Texto normativo (projeto de lei): Linguagem denotativa (Sentido literal, Sem figuras de linguagem); Variedade padrão (Norma culta, Formalidade e impessoalidade); Finalidade (Precisão e clareza, Facilita a compreensão)
Alternativa C — ✅ Correta ⟵ GABARITO
A afirmação é correta porque descreve com precisão o estilo do texto. O projeto de lei emprega linguagem denotativa (sentido literal, sem figuras) e variedade padrão (norma culta), e essa escolha estilística tem finalidade clara: garantir precisão e clareza, facilitando a compreensão do leitor. O texto não deixa margem para interpretações figuradas — cada termo tem valor referencial direto, e a estrutura sintática segue rigorosamente a norma culta.

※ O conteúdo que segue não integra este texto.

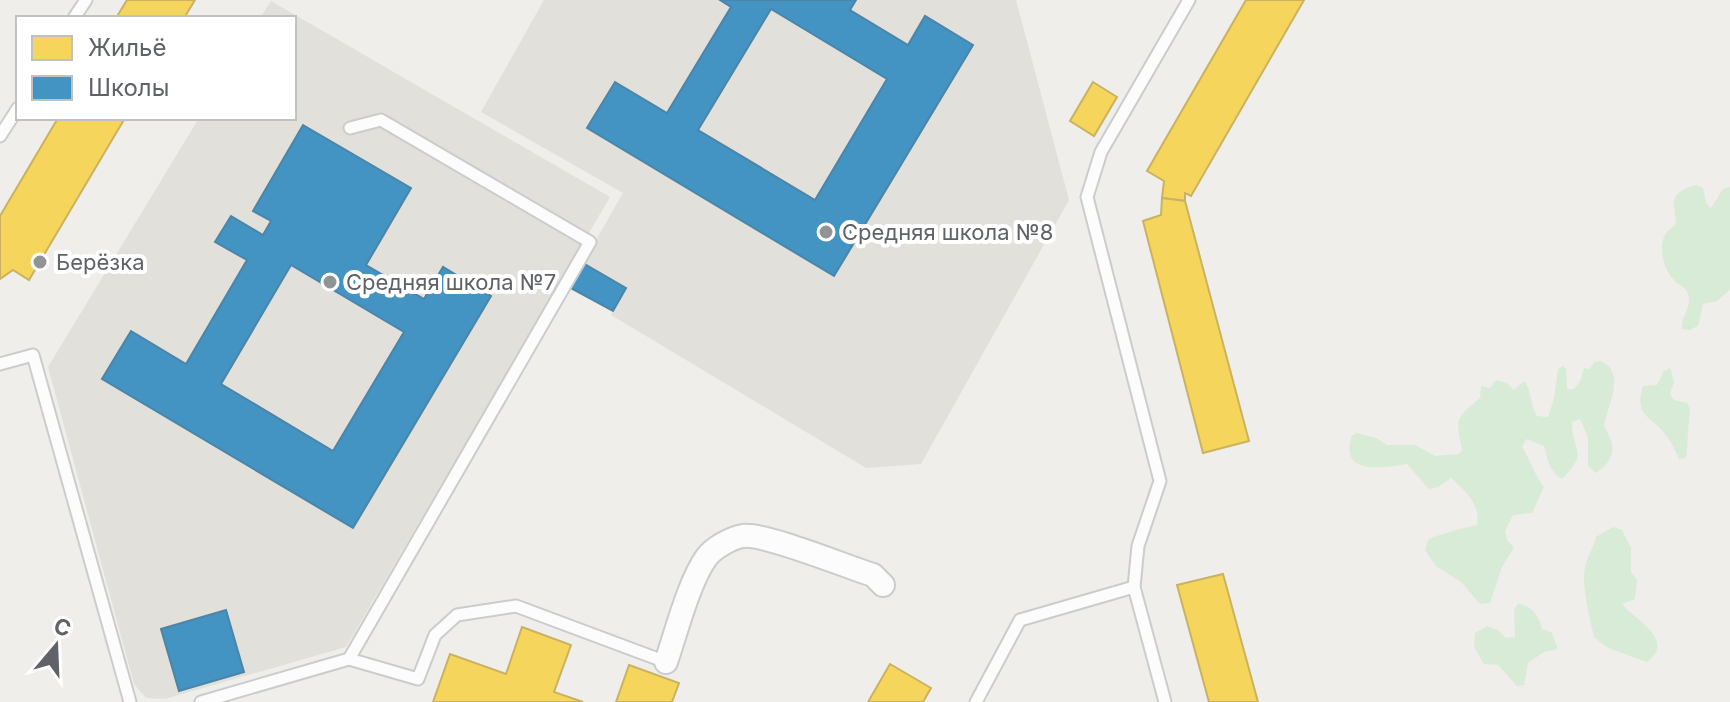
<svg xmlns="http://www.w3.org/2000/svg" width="1730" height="702" font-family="Inter,sans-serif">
	<rect width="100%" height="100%" fill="#efeeea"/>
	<g fill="#e2e0da">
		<path d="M544,0H1016L1069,200L921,464L866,468L611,315L626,288L583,263L623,193L481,112Z"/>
		<path d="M271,1L610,197L346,647L165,699L146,698L134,684L48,367L199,118H294V18H260Z"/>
	</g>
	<g fill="#d8ebd6">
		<path d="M1696,185L1703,188L1706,203L1711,208L1723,189L1730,187V290L1717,301L1703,304L1698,326L1689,330L1682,329C1681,317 1690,309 1689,298C1688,287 1679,286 1673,279C1664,269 1659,250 1664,237C1666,231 1672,229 1676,223C1673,198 1670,193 1696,185Z"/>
		<path d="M1601,361C1627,373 1607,406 1604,426C1616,446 1617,458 1596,473L1588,466V437L1580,419L1572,422C1572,453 1590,451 1562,479C1549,471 1548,460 1544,446L1526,439L1522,447C1531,461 1534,474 1544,487L1532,513L1513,515L1505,531L1507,540L1514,547L1502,567L1490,603L1480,604L1461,582L1436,566L1425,550L1428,540C1436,535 1467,527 1477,525C1481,505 1465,490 1451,478L1438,487L1429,489L1407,464C1383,468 1338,475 1352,436L1357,433L1376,438L1387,445H1415L1435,456L1459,454L1462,450C1455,417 1456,419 1480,398L1481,386L1490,388L1496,380L1507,383L1514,390L1524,381C1532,390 1530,405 1537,416L1548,417L1554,399L1558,369L1563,366L1566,369L1567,389H1574L1580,382L1584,368L1590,369L1594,362Z"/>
		<path d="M1670,368L1674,382L1670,394L1674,400L1687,403L1690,409L1686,458L1679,459C1675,449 1669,438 1662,430C1646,414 1635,413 1643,386L1657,385L1664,371Z"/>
		<path d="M1613,527L1622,530L1631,548V572L1637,580L1635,599L1622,604C1634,619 1677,640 1647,662L1608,648L1594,637C1590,618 1581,585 1585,567C1586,559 1594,547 1596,537Z"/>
		<path d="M1518,604C1533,606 1538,615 1542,629L1551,632L1558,649L1544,652L1528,663L1524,685L1517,686L1498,665L1484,664L1474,647L1475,633L1487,626L1498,630L1506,638L1515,637L1514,610Z"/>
	</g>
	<g fill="#f6d55c" stroke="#c9b360" stroke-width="2">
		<path d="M127,0H195L184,18H116Z"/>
		<path d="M1246,0H1304L1191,196L1185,193V201L1162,198L1164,181L1147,171Z"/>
		<path d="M1093,82L1117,97L1094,136L1070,121Z"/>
		<path d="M58,118H125L29,280L13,270L0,279V216Z"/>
		<path d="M1162,198L1185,201L1249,441L1203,453L1143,221L1161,215Z"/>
		<path d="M1223,574L1258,702H1209L1177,585Z"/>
		<path d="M522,627L571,645L554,692L583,702H433L450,654L506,674Z"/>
		<path d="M890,664L931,688L923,702H868Z"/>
		<path d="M629,665L679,683L672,702H616Z"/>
	</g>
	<g fill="#4393c3" stroke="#4b85a8" stroke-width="2" fill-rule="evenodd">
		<path d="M720,0H856L850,10L908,45L925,16L973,45L834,276L587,128L615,82L667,113L731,7ZM771,9L887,79L815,200L698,130Z"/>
		<path d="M303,125L411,188L366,265L424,299L443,267L491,296L353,528L102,379L131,331L186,364L247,260L215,242L231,216L263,235L271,221L253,211ZM291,265L404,332L333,451L221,384Z"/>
		<path d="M583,263L626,288L613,311L569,287Z"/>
		<path d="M226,610L244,672L179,691L161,629Z"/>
	</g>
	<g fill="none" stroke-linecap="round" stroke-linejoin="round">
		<defs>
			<g id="service">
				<path d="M74,18L86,0"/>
				<path d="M0,136L18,108"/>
				<path d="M0,364L33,355L130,702"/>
				<path d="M349,659L418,679L435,635L457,615L516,606L666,662"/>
				<path d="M201,702L349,659L590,242L381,120L350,128"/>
				<path d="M976,702L1020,620L1134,587"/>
				<path d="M1165,702L1134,587L1138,546L1160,481L1087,197L1101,152L1189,0"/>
			</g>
			<path id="minor" d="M666,662C676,633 689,582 706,558C713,548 731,538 743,536C765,533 847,567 873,575L883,585"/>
		</defs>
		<use href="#service" stroke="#cbcccc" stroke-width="15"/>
		<use href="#minor" stroke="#cbcccc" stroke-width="26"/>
		<use href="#service" stroke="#fdfcfc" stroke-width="11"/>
		<use href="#minor" stroke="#fdfcfc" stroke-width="22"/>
	</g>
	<g fill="#919496" stroke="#fff" stroke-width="3">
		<circle cx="826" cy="232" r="8"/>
		<circle cx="40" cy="262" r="8"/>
		<circle cx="330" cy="282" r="8"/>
	</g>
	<g text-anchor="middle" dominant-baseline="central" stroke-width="8" stroke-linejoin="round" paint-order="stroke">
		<g font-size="22" fill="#5f6368" stroke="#fff" text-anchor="start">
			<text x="842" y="232">Средняя школа №8</text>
			<text x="56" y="262">Берёзка</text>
			<text x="346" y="282">Средняя школа №7</text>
		</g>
	</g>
	<rect x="16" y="16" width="280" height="104" fill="#ffffff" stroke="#bfc1c3" stroke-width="2"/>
	<rect x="32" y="36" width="40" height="24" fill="#f6d55c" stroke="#bfc1c3" stroke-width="2"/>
	<text x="88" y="56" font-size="24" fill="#5f6368">Жильё</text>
	<rect x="32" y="76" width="40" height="24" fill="#4393c3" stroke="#bfc1c3" stroke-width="2"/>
	<text x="88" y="96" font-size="24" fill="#5f6368">Школы</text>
	<g transform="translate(56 646) rotate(19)" stroke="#ffffff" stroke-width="6" paint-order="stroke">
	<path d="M0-6L14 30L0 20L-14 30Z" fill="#5f6368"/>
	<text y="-12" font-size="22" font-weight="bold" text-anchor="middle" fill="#5f6368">С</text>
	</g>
</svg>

Alternativa E — ❌ Incorreta
A afirmação de que o item está errado é incorreta. Não há nenhum elemento no texto que contradiga a relação entre denotação/variedade padrão e precisão/clareza. Pelo contrário, o texto é um exemplo típico de linguagem denotativa e formal, e essa escolha é exatamente o que se espera de um texto legal. Quem marcou E provavelmente confundiu "denotativa" com "conotativa" ou não reconheceu a função referencial do texto.
Conclusão: a questão testa o reconhecimento do estilo de texto normativo. A resposta é C (Certo), pois o texto usa linguagem denotativa e variedade padrão para atingir precisão e clareza — características essenciais de um projeto de lei.